I keep wanting to form some kind of housing cooperative for people seeking refuge from abusive situations, seeing as how there's currently fuck-all meaningful resources for adult survivors of childhood abuse. I know that despite this being completely nonviolent, legal, voluntary, and well-intentioned operation, that most people won't care or will actively support when some extremists decide to infiltrate and sabotage that effort. Manufactured consent and all. Why does nobody else do things like this? What has prevented the vast majority of other American leftists from simply crowdfunding their own communes, leaving the larger economy, and building their own means of production so that they aren't dependent on the rest of the world for permission to build systems of mutual aid?

  • infuziSporg [e/em/eir]
    ·
    1 year ago

    A vanguard party has failed many times, especially in the imperial core, where the capitalists in power have been absolutely running circles around democratic-centralist orgs for 80 years.

    There's a big difference between "has not worked before" and "cannot work". You cannot make a universal argument based on critically limited empirical evidence.

    The other thing about the vanguard party approach is that it demands proletarians to dedicate their lives to something that there's no guarantee they'll see the payoff from. It's the riskiest investment, with a low expected value.
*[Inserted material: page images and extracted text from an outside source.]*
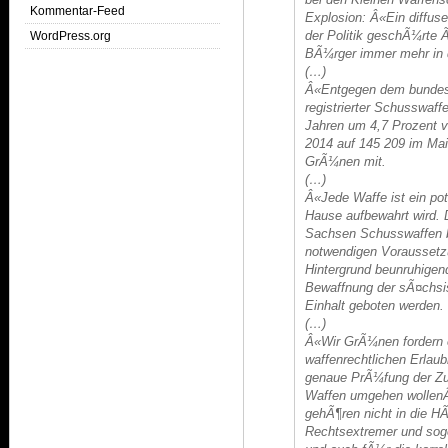
Kommentar-Feed
Explosion: Â«Ein diffus
der Politik geschÃ¼rte 
WordPress.org
BÃ¼rger immer mehr in d
(…)
Â«Entgegen dem bundesw
registrierter Schusswaff
Jahren um 4,7 Prozent 
2014 auf 145 209 im Mai
GrÃ¼nen mit.
(…)
Â«Jede Waffe ist ein pot
Hause aufbewahrt wird. 
Sachsen Schusswaffen b
notwendigen Voraussetzu
Hintergrund beunruhigen
Bewaffnung der sÃ¤chs
Einhalt geboten werden.
(…)
Â«Wir GrÃ¼nen fordern e
waffenrechtlichen Erlaub
genaue PrÃ¼fung der Zuv
Waffen umgehen wollenÂ
gehÃ¶ren nicht in die H
Rechtsextremer und so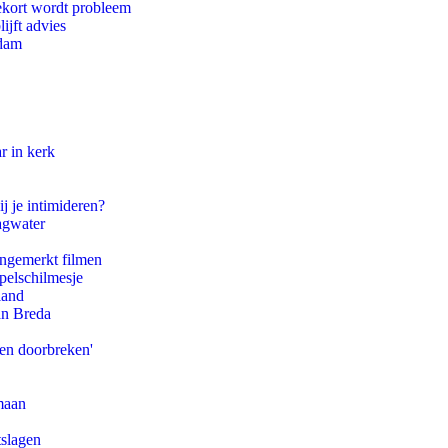
ekort wordt probleem
ijft advies
rdam
r in kerk
j je intimideren?
agwater
ongemerkt filmen
pelschilmesje
land
an Breda
pen doorbreken'
maan
tslagen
With the communization strategy, you erode the territory and reach of capitalism, and while there's still a big question of how to tie the whole movement together as a revolutionary force, this is a challenge rather than an impossibility.

    I don't agree that "such activity [building communes] isn't building for the revolution". In fact I think that revolutions don't just happen because of "heightened contradictions", they happen because there are social networks in place and resources and capacities built up to make the push when an opportunity presents itself.